• _RECORDS SUPPLIED_:
_ _ _ _ _
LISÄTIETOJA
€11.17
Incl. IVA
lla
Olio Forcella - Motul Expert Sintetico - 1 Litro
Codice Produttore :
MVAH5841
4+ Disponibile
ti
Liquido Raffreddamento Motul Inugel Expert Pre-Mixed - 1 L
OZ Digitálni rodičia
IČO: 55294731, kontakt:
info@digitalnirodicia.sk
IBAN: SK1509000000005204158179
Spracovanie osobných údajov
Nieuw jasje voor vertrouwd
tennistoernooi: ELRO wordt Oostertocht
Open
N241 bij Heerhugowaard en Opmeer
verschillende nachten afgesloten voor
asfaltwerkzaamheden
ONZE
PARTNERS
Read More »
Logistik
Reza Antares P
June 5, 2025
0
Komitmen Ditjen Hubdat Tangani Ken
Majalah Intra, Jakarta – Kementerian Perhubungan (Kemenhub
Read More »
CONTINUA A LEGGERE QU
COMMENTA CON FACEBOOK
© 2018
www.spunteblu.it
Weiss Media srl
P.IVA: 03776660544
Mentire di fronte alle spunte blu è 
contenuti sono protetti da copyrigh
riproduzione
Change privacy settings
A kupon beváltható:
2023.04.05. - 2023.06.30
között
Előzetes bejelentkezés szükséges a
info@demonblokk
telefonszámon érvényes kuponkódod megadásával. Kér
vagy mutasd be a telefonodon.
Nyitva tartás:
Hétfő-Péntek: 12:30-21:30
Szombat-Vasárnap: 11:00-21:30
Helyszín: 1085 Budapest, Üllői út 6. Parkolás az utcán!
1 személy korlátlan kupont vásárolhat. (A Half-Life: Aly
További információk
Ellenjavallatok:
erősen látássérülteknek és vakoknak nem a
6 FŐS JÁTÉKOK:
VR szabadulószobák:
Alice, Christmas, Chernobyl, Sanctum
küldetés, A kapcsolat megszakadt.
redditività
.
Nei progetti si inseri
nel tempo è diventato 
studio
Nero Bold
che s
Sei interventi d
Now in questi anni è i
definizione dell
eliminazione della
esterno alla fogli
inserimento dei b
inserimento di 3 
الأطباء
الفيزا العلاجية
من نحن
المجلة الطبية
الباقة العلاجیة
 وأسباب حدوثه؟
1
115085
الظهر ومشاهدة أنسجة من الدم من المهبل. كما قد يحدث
_ _ _ _ _
• _WHAT IS REQUIRED_:
Please give the records from the first line through the line with "eliminazione della" as a Markdown table with the columns Row and Text, numbering each line and leaving out blank lines.

• _OUTPUT OF THE TASK_:
| Row | Text |
|---|---|
| 1 | LISÄTIETOJA |
| 2 | €11.17 |
| 3 | Incl. IVA |
| 4 | lla |
| 5 | Olio Forcella - Motul Expert Sintetico - 1 Litro |
| 6 | Codice Produttore : |
| 7 | MVAH5841 |
| 8 | 4+ Disponibile |
| 9 | ti |
| 10 | Liquido Raffreddamento Motul Inugel Expert Pre-Mixed - 1 L |
| 11 | OZ Digitálni rodičia |
| 12 | IČO: 55294731, kontakt: |
| 13 | info@digitalnirodicia.sk |
| 14 | IBAN: SK1509000000005204158179 |
| 15 | Spracovanie osobných údajov |
| 16 | Nieuw jasje voor vertrouwd |
| 17 | tennistoernooi: ELRO wordt Oostertocht |
| 18 | Open |
| 19 | N241 bij Heerhugowaard en Opmeer |
| 20 | verschillende nachten afgesloten voor |
| 21 | asfaltwerkzaamheden |
| 22 | ONZE |
| 23 | PARTNERS |
| 24 | Read More » |
| 25 | Logistik |
| 26 | Reza Antares P |
| 27 | June 5, 2025 |
| 28 | 0 |
| 29 | Komitmen Ditjen Hubdat Tangani Ken |
| 30 | Majalah Intra, Jakarta – Kementerian Perhubungan (Kemenhub |
| 31 | Read More » |
| 32 | CONTINUA A LEGGERE QU |
| 33 | COMMENTA CON FACEBOOK |
| 34 | © 2018 |
| 35 | www.spunteblu.it |
| 36 | Weiss Media srl |
| 37 | P.IVA: 03776660544 |
| 38 | Mentire di fronte alle spunte blu è  |
| 39 | contenuti sono protetti da copyrigh |
| 40 | riproduzione |
| 41 | Change privacy settings |
| 42 | A kupon beváltható: |
| 43 | 2023.04.05. - 2023.06.30 |
| 44 | között |
| 45 | Előzetes bejelentkezés szükséges a |
| 46 | info@demonblokk |
| 47 | telefonszámon érvényes kuponkódod megadásával. Kér |
| 48 | vagy mutasd be a telefonodon. |
| 49 | Nyitva tartás: |
| 50 | Hétfő-Péntek: 12:30-21:30 |
| 51 | Szombat-Vasárnap: 11:00-21:30 |
| 52 | Helyszín: 1085 Budapest, Üllői út 6. Parkolás az utcán! |
| 53 | 1 személy korlátlan kupont vásárolhat. (A Half-Life: Aly |
| 54 | További információk |
| 55 | Ellenjavallatok: |
| 56 | erősen látássérülteknek és vakoknak nem a |
| 57 | 6 FŐS JÁTÉKOK: |
| 58 | VR szabadulószobák: |
| 59 | Alice, Christmas, Chernobyl, Sanctum |
| 60 | küldetés, A kapcsolat megszakadt. |
| 61 | redditività |
| 62 | . |
| 63 | Nei progetti si inseri |
| 64 | nel tempo è diventato  |
| 65 | studio |
| 66 | Nero Bold |
| 67 | che s |
| 68 | Sei interventi d |
| 69 | Now in questi anni è i |
| 70 | definizione dell |
| 71 | eliminazione della |